Required action:
Those lines of the data that hold the word "pixels" are to be copied out.

· · ·

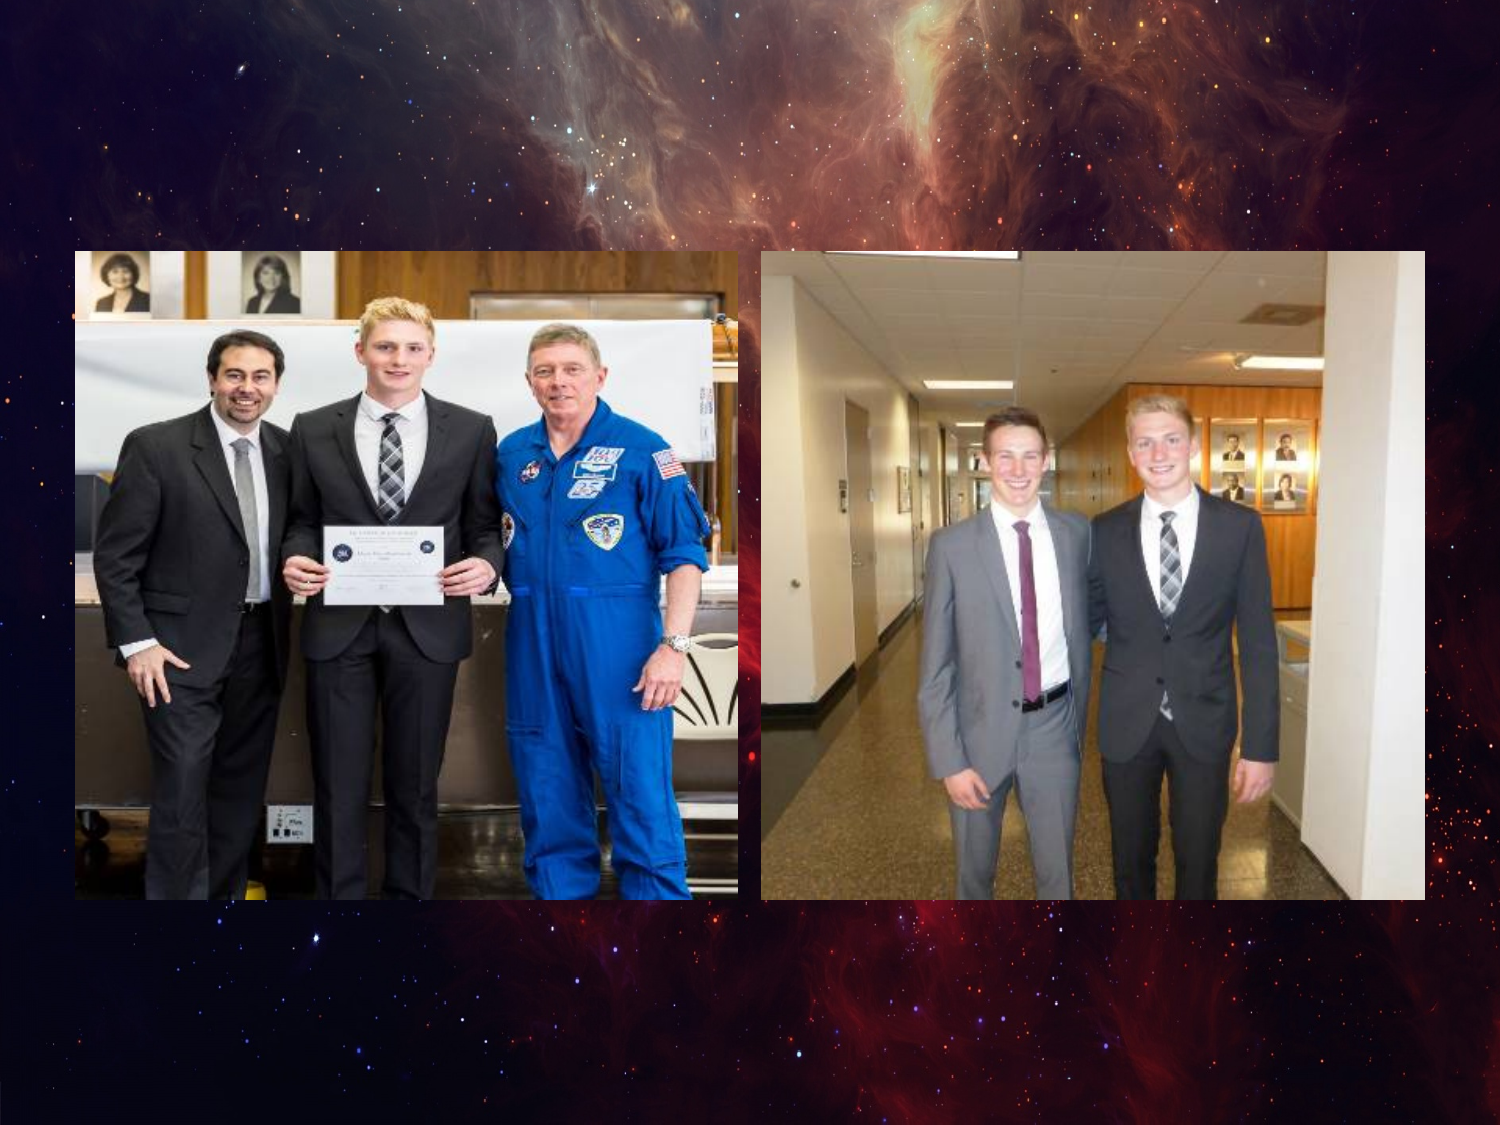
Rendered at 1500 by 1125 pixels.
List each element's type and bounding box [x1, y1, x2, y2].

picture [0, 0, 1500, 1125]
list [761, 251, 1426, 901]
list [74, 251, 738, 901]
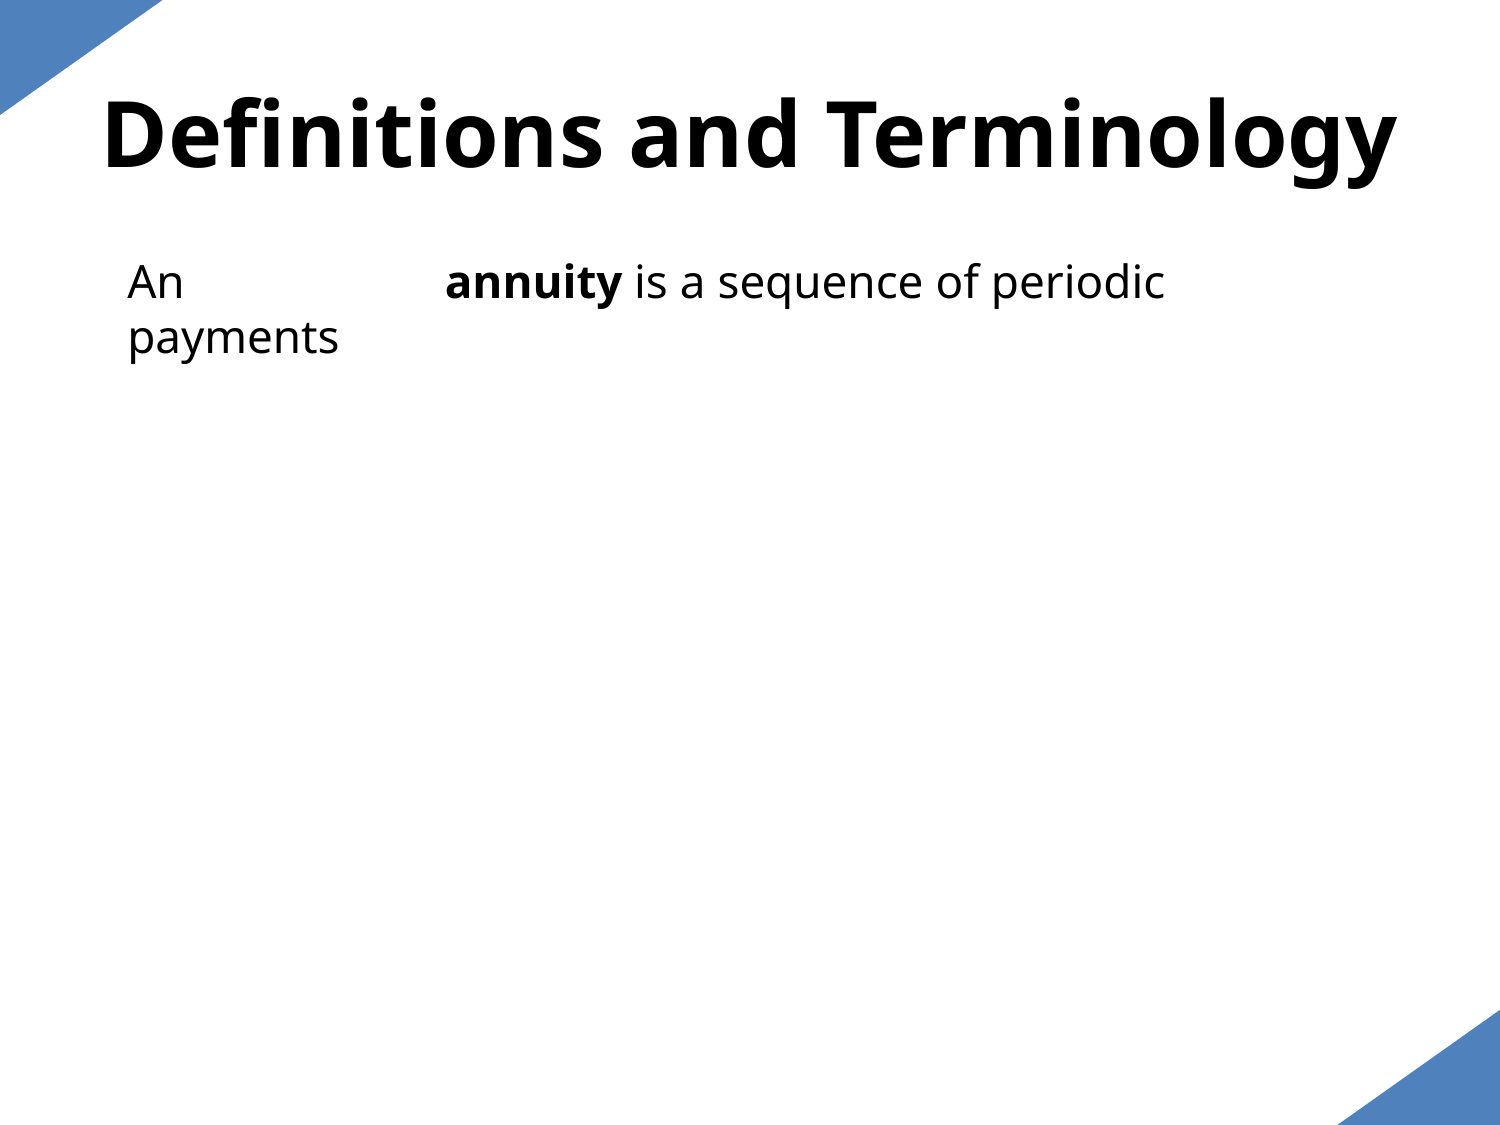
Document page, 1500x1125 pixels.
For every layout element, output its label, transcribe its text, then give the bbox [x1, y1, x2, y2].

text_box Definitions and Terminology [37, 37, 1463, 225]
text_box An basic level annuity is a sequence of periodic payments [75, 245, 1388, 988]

· · ·

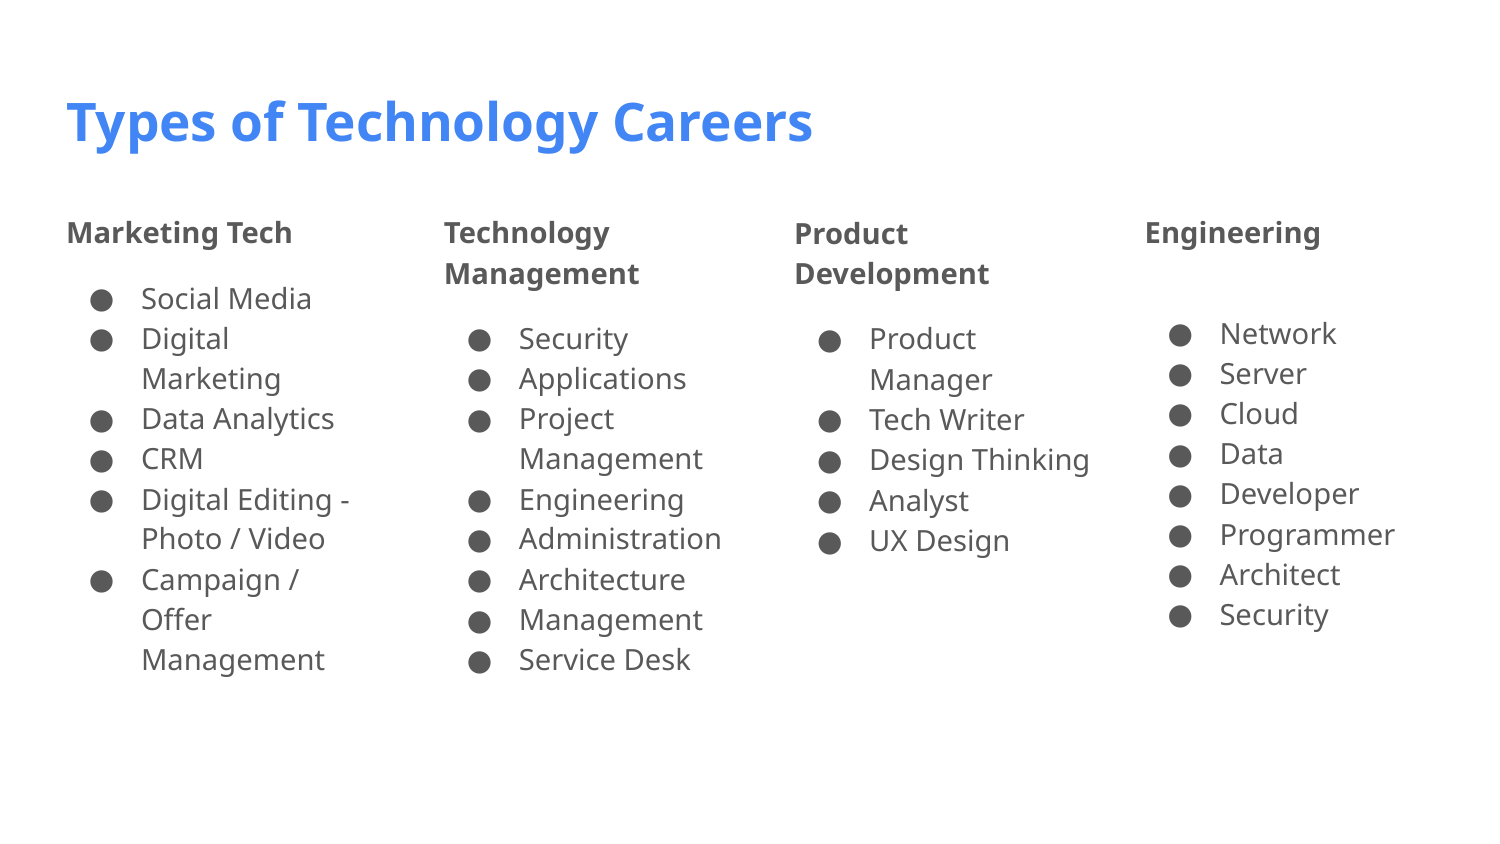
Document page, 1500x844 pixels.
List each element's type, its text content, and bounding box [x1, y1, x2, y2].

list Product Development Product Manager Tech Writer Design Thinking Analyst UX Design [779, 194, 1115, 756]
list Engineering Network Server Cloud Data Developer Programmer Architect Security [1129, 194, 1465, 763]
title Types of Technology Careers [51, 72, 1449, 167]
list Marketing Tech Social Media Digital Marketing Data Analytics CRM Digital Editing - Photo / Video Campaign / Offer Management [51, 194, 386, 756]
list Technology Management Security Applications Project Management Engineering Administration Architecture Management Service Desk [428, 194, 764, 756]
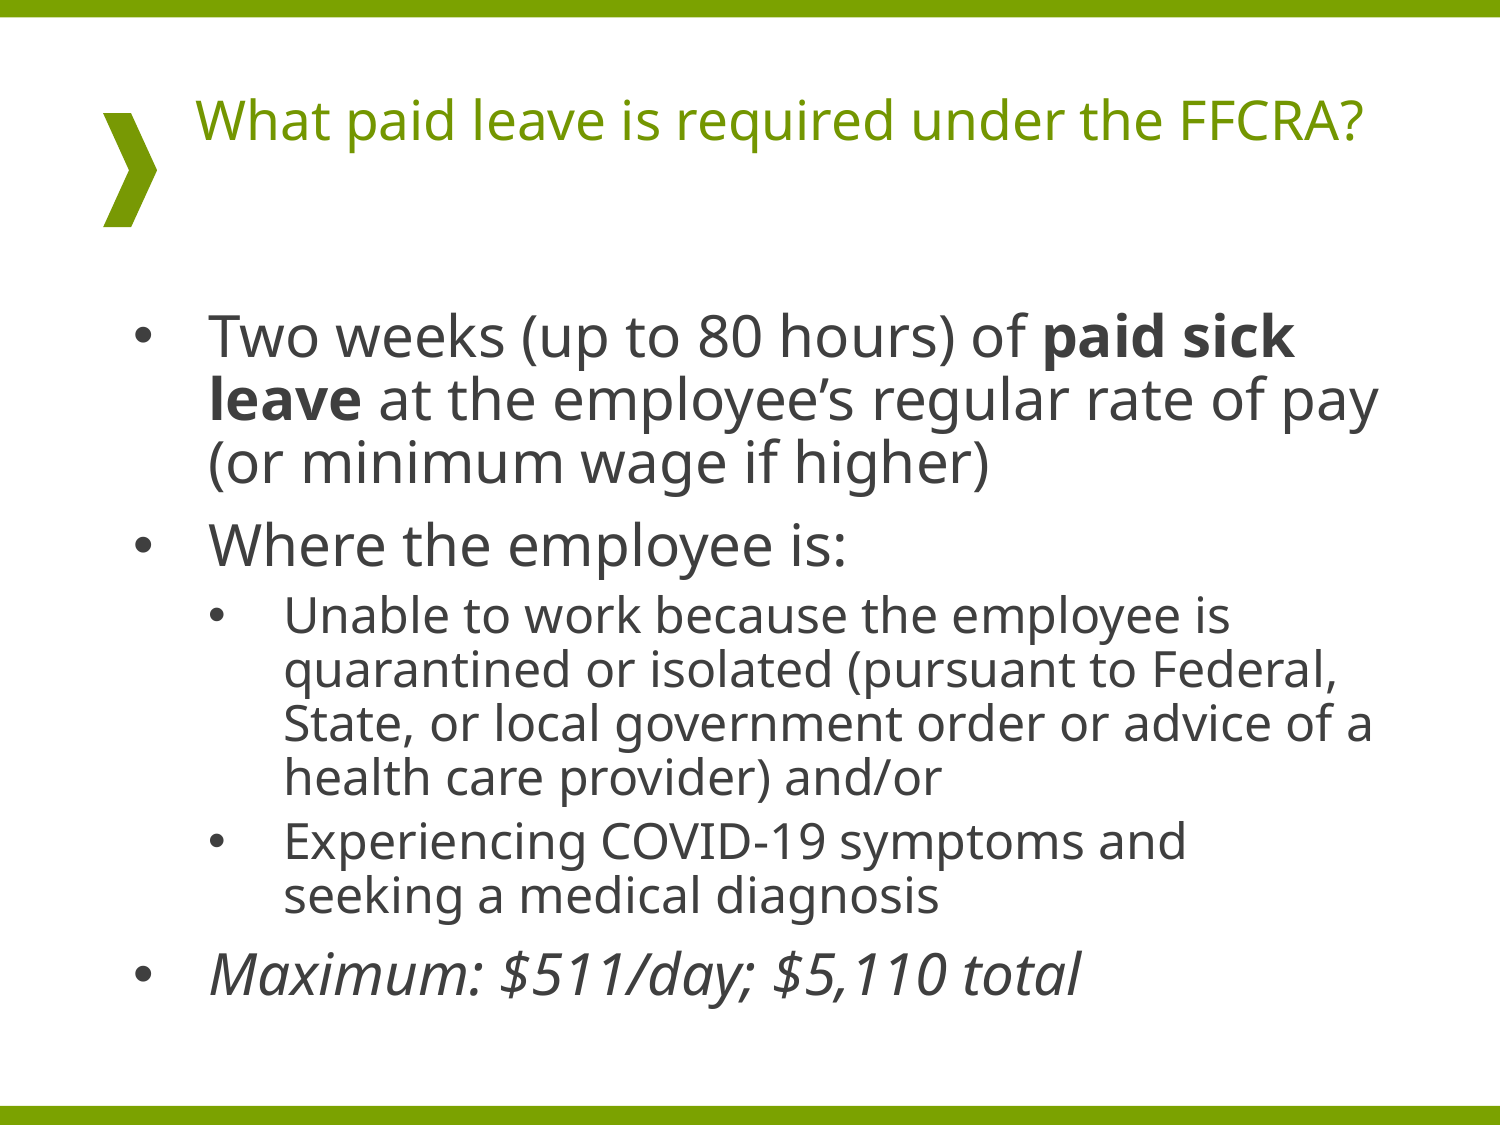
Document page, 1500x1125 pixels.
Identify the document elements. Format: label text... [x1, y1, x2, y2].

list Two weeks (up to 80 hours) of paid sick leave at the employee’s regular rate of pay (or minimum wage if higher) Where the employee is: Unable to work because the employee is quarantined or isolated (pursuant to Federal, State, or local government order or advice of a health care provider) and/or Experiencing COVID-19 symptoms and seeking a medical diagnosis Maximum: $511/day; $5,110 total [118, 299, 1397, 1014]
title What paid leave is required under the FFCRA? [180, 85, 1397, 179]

· · ·

Answer:
Rendered at 1500 by 1125 pixels.
Document page, 1500x1125 pixels.
Document page, 1500x844 pixels.
Document page, 1500x1125 pixels.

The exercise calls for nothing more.